#### [ABOUT THIS TASK]
Below are some entries. Copy each line that holds the string "нормы".

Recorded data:
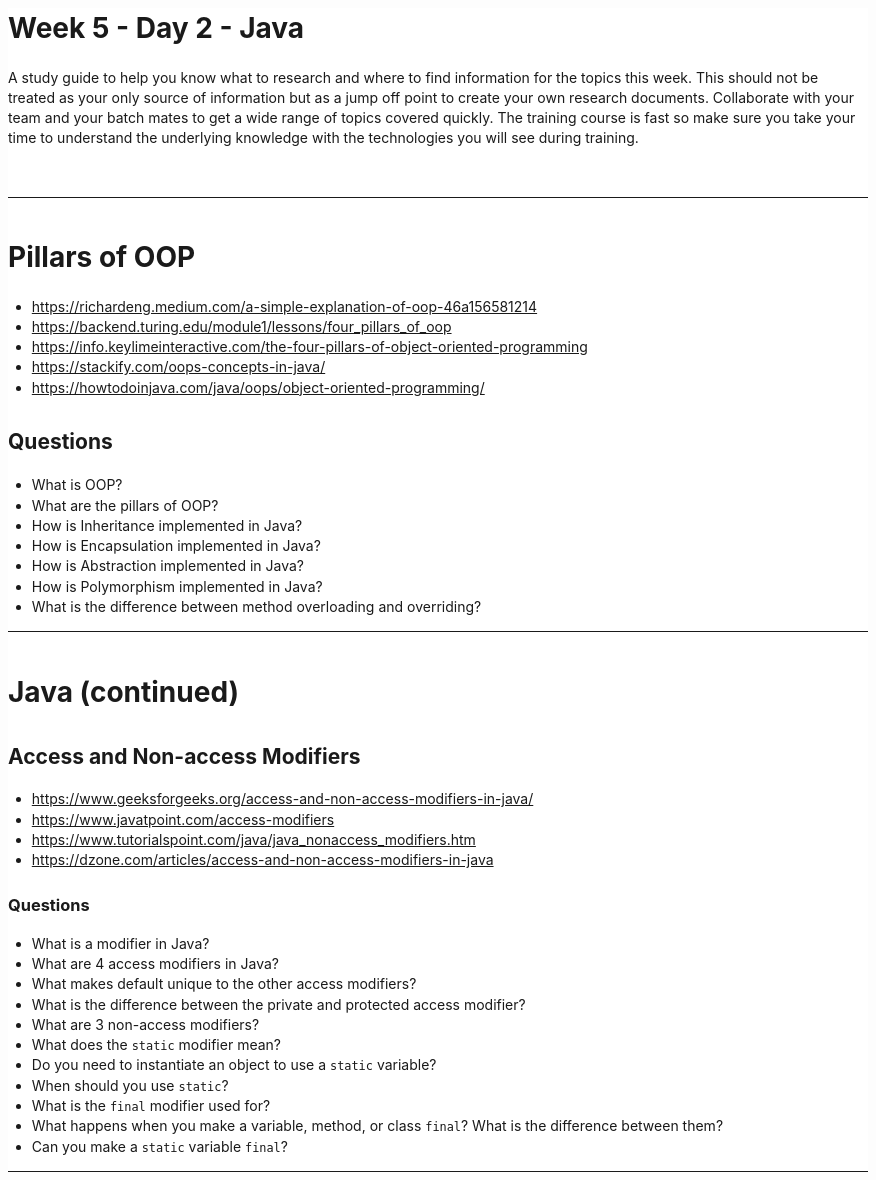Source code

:# Week 5 - Day 2 - Java
A study guide to help you know what to research and where to find information for the topics this week. This should not be treated as your only source of information but as a jump off point to create your own research documents. Collaborate with your team and your batch mates to get a wide range of topics covered quickly. The training course is fast so make sure you take your time to understand the underlying knowledge with the technologies you will see during training.

<br>

---
# Pillars of OOP
- https://richardeng.medium.com/a-simple-explanation-of-oop-46a156581214
- https://backend.turing.edu/module1/lessons/four_pillars_of_oop
- https://info.keylimeinteractive.com/the-four-pillars-of-object-oriented-programming
- https://stackify.com/oops-concepts-in-java/
- https://howtodoinjava.com/java/oops/object-oriented-programming/
## Questions
- What is OOP?
- What are the pillars of OOP?
- How is Inheritance implemented in Java?
- How is Encapsulation implemented in Java?
- How is Abstraction implemented in Java?
- How is Polymorphism implemented in Java?
- What is the difference between method overloading and overriding?

---
# Java (continued)

## Access and Non-access Modifiers
- https://www.geeksforgeeks.org/access-and-non-access-modifiers-in-java/
- https://www.javatpoint.com/access-modifiers
- https://www.tutorialspoint.com/java/java_nonaccess_modifiers.htm
- https://dzone.com/articles/access-and-non-access-modifiers-in-java

### Questions
- What is a modifier in Java?
- What are 4 access modifiers in Java?
- What makes default unique to the other access modifiers?
- What is the difference between the private and protected access modifier?
- What are 3 non-access modifiers?
- What does the `static` modifier mean?
- Do you need to instantiate an object to use a `static` variable?
- When should you use `static`?
- What is the `final` modifier used for?
- What happens when you make a variable, method, or class `final`? What is the difference between them?
- Can you make a `static` variable `final`?

---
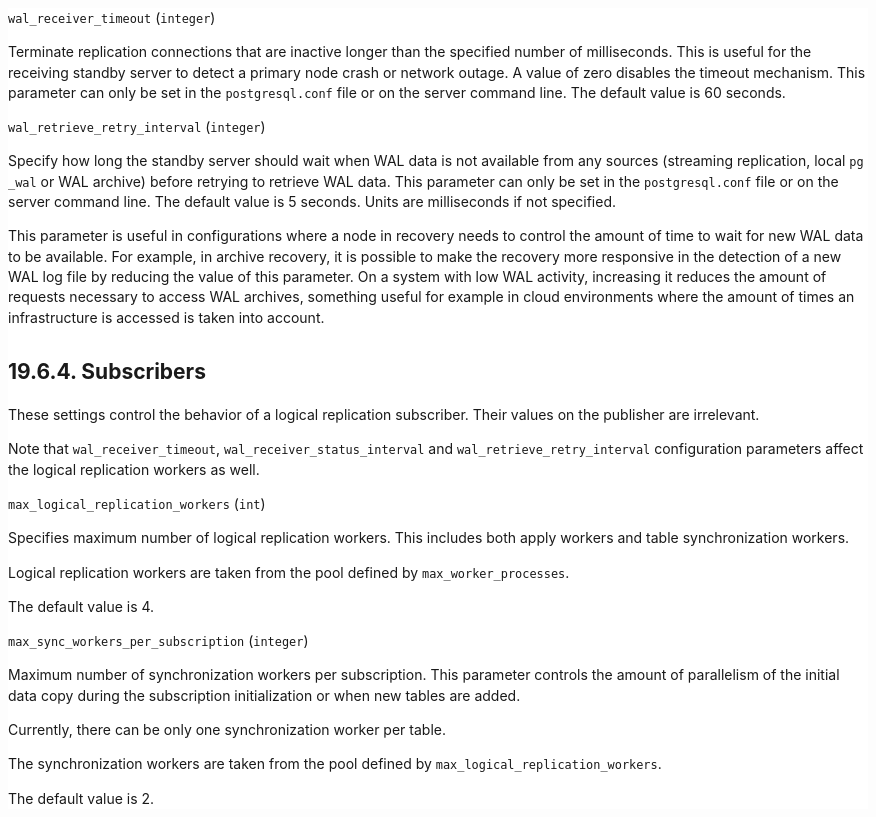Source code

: `wal_receiver_timeout` \(`integer`\)

Terminate replication connections that are inactive longer than the specified number of milliseconds. This is useful for the receiving standby server to detect a primary node crash or network outage. A value of zero disables the timeout mechanism. This parameter can only be set in the `postgresql.conf` file or on the server command line. The default value is 60 seconds.

`wal_retrieve_retry_interval` \(`integer`\)

Specify how long the standby server should wait when WAL data is not available from any sources \(streaming replication, local `pg_wal` or WAL archive\) before retrying to retrieve WAL data. This parameter can only be set in the `postgresql.conf` file or on the server command line. The default value is 5 seconds. Units are milliseconds if not specified.

This parameter is useful in configurations where a node in recovery needs to control the amount of time to wait for new WAL data to be available. For example, in archive recovery, it is possible to make the recovery more responsive in the detection of a new WAL log file by reducing the value of this parameter. On a system with low WAL activity, increasing it reduces the amount of requests necessary to access WAL archives, something useful for example in cloud environments where the amount of times an infrastructure is accessed is taken into account.

## 19.6.4. Subscribers

These settings control the behavior of a logical replication subscriber. Their values on the publisher are irrelevant.

Note that `wal_receiver_timeout`, `wal_receiver_status_interval` and `wal_retrieve_retry_interval` configuration parameters affect the logical replication workers as well.

`max_logical_replication_workers` \(`int`\)

Specifies maximum number of logical replication workers. This includes both apply workers and table synchronization workers.

Logical replication workers are taken from the pool defined by `max_worker_processes`.

The default value is 4.

`max_sync_workers_per_subscription` \(`integer`\)

Maximum number of synchronization workers per subscription. This parameter controls the amount of parallelism of the initial data copy during the subscription initialization or when new tables are added.

Currently, there can be only one synchronization worker per table.

The synchronization workers are taken from the pool defined by `max_logical_replication_workers`.

The default value is 2.


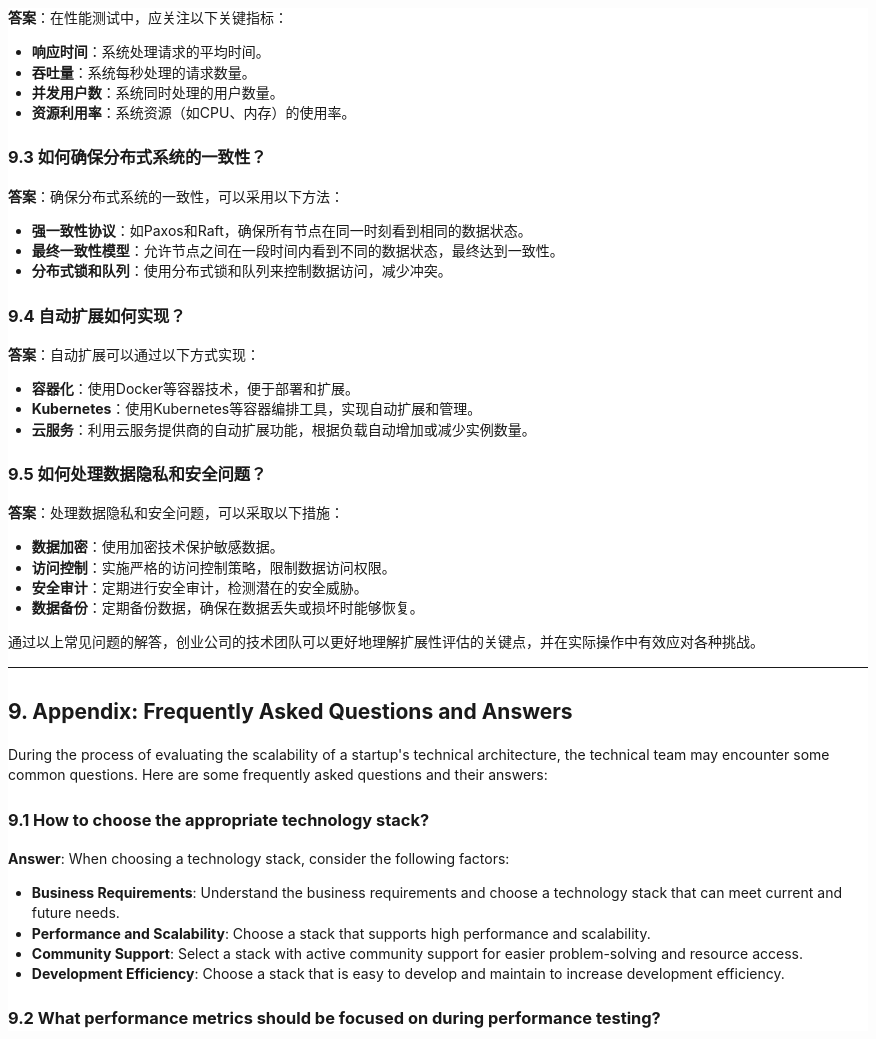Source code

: **答案**：在性能测试中，应关注以下关键指标：

- **响应时间**：系统处理请求的平均时间。
- **吞吐量**：系统每秒处理的请求数量。
- **并发用户数**：系统同时处理的用户数量。
- **资源利用率**：系统资源（如CPU、内存）的使用率。

### 9.3 如何确保分布式系统的一致性？

**答案**：确保分布式系统的一致性，可以采用以下方法：

- **强一致性协议**：如Paxos和Raft，确保所有节点在同一时刻看到相同的数据状态。
- **最终一致性模型**：允许节点之间在一段时间内看到不同的数据状态，最终达到一致性。
- **分布式锁和队列**：使用分布式锁和队列来控制数据访问，减少冲突。

### 9.4 自动扩展如何实现？

**答案**：自动扩展可以通过以下方式实现：

- **容器化**：使用Docker等容器技术，便于部署和扩展。
- **Kubernetes**：使用Kubernetes等容器编排工具，实现自动扩展和管理。
- **云服务**：利用云服务提供商的自动扩展功能，根据负载自动增加或减少实例数量。

### 9.5 如何处理数据隐私和安全问题？

**答案**：处理数据隐私和安全问题，可以采取以下措施：

- **数据加密**：使用加密技术保护敏感数据。
- **访问控制**：实施严格的访问控制策略，限制数据访问权限。
- **安全审计**：定期进行安全审计，检测潜在的安全威胁。
- **数据备份**：定期备份数据，确保在数据丢失或损坏时能够恢复。

通过以上常见问题的解答，创业公司的技术团队可以更好地理解扩展性评估的关键点，并在实际操作中有效应对各种挑战。

-------------------

## 9. Appendix: Frequently Asked Questions and Answers

During the process of evaluating the scalability of a startup's technical architecture, the technical team may encounter some common questions. Here are some frequently asked questions and their answers:

### 9.1 How to choose the appropriate technology stack?

**Answer**: When choosing a technology stack, consider the following factors:

- **Business Requirements**: Understand the business requirements and choose a technology stack that can meet current and future needs.
- **Performance and Scalability**: Choose a stack that supports high performance and scalability.
- **Community Support**: Select a stack with active community support for easier problem-solving and resource access.
- **Development Efficiency**: Choose a stack that is easy to develop and maintain to increase development efficiency.

### 9.2 What performance metrics should be focused on during performance testing?
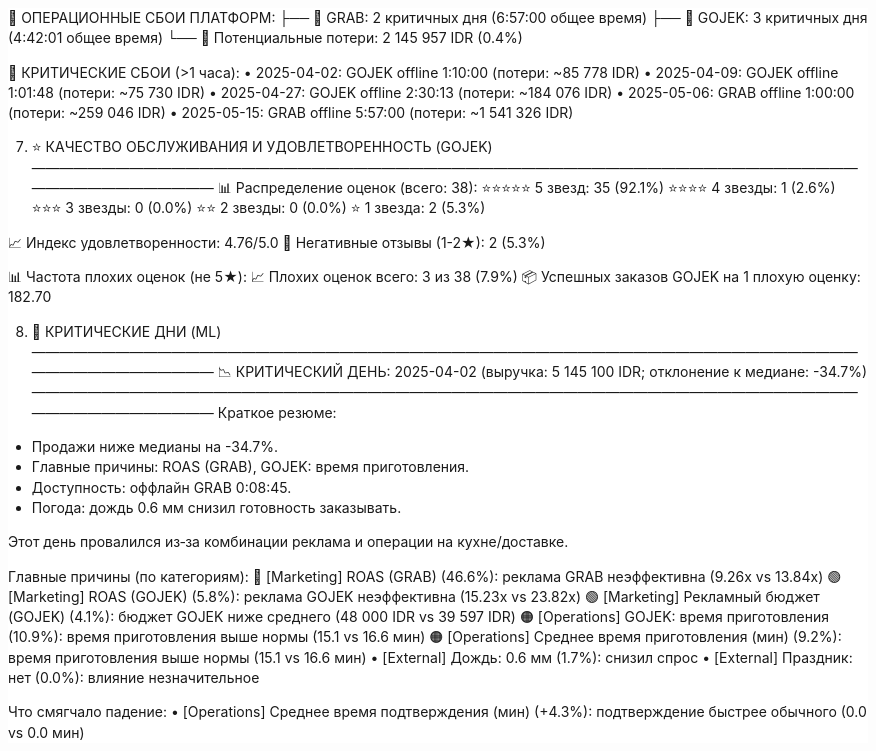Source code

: 🔧 ОПЕРАЦИОННЫЕ СБОИ ПЛАТФОРМ:
├── 📱 GRAB: 2 критичных дня (6:57:00 общее время)
├── 🛵 GOJEK: 3 критичных дня (4:42:01 общее время)
└── 💸 Потенциальные потери: 2 145 957 IDR (0.4%)

🚨 КРИТИЧЕСКИЕ СБОИ (>1 часа):
   • 2025-04-02: GOJEK offline 1:10:00 (потери: ~85 778 IDR)
   • 2025-04-09: GOJEK offline 1:01:48 (потери: ~75 730 IDR)
   • 2025-04-27: GOJEK offline 2:30:13 (потери: ~184 076 IDR)
   • 2025-05-06: GRAB offline 1:00:00 (потери: ~259 046 IDR)
   • 2025-05-15: GRAB offline 5:57:00 (потери: ~1 541 326 IDR)

7. ⭐ КАЧЕСТВО ОБСЛУЖИВАНИЯ И УДОВЛЕТВОРЕННОСТЬ (GOJEK)
————————————————————————————————————————————————————————————————————————
📊 Распределение оценок (всего: 38):
  ⭐⭐⭐⭐⭐ 5 звезд: 35 (92.1%)
  ⭐⭐⭐⭐ 4 звезды: 1 (2.6%)
  ⭐⭐⭐ 3 звезды: 0 (0.0%)
  ⭐⭐ 2 звезды: 0 (0.0%)
  ⭐ 1 звезда: 2 (5.3%)

📈 Индекс удовлетворенности: 4.76/5.0
🚨 Негативные отзывы (1-2★): 2 (5.3%)

📊 Частота плохих оценок (не 5★):
  📈 Плохих оценок всего: 3 из 38 (7.9%)
  📦 Успешных заказов GOJEK на 1 плохую оценку: 182.70

8. 🚨 КРИТИЧЕСКИЕ ДНИ (ML)
————————————————————————————————————————————————————————————————————————
📉 КРИТИЧЕСКИЙ ДЕНЬ: 2025-04-02 (выручка: 5 145 100 IDR; отклонение к медиане: -34.7%)
————————————————————————————————————————————————————————————————————————
Краткое резюме:
- Продажи ниже медианы на -34.7%.
- Главные причины: ROAS (GRAB), GOJEK: время приготовления.
- Доступность: оффлайн GRAB 0:08:45.
- Погода: дождь 0.6 мм снизил готовность заказывать.

Этот день провалился из‑за комбинации реклама и операции на кухне/доставке.

Главные причины (по категориям):
🔴 [Marketing] ROAS (GRAB) (46.6%): реклама GRAB неэффективна (9.26x vs 13.84x)
🟢 [Marketing] ROAS (GOJEK) (5.8%): реклама GOJEK неэффективна (15.23x vs 23.82x)
🟢 [Marketing] Рекламный бюджет (GOJEK) (4.1%): бюджет GOJEK ниже среднего (48 000 IDR vs 39 597 IDR)
🟠 [Operations] GOJEK: время приготовления (10.9%): время приготовления выше нормы (15.1 vs 16.6 мин)
🟠 [Operations] Среднее время приготовления (мин) (9.2%): время приготовления выше нормы (15.1 vs 16.6 мин)
• [External] Дождь: 0.6 мм (1.7%): снизил спрос
• [External] Праздник: нет (0.0%): влияние незначительное

Что смягчало падение:
• [Operations] Среднее время подтверждения (мин) (+4.3%): подтверждение быстрее обычного (0.0 vs 0.0 мин)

#### [RESPONSE BOX]
🟠 [Operations] GOJEK: время приготовления (10.9%): время приготовления выше нормы (15.1 vs 16.6 мин)
🟠 [Operations] Среднее время приготовления (мин) (9.2%): время приготовления выше нормы (15.1 vs 16.6 мин)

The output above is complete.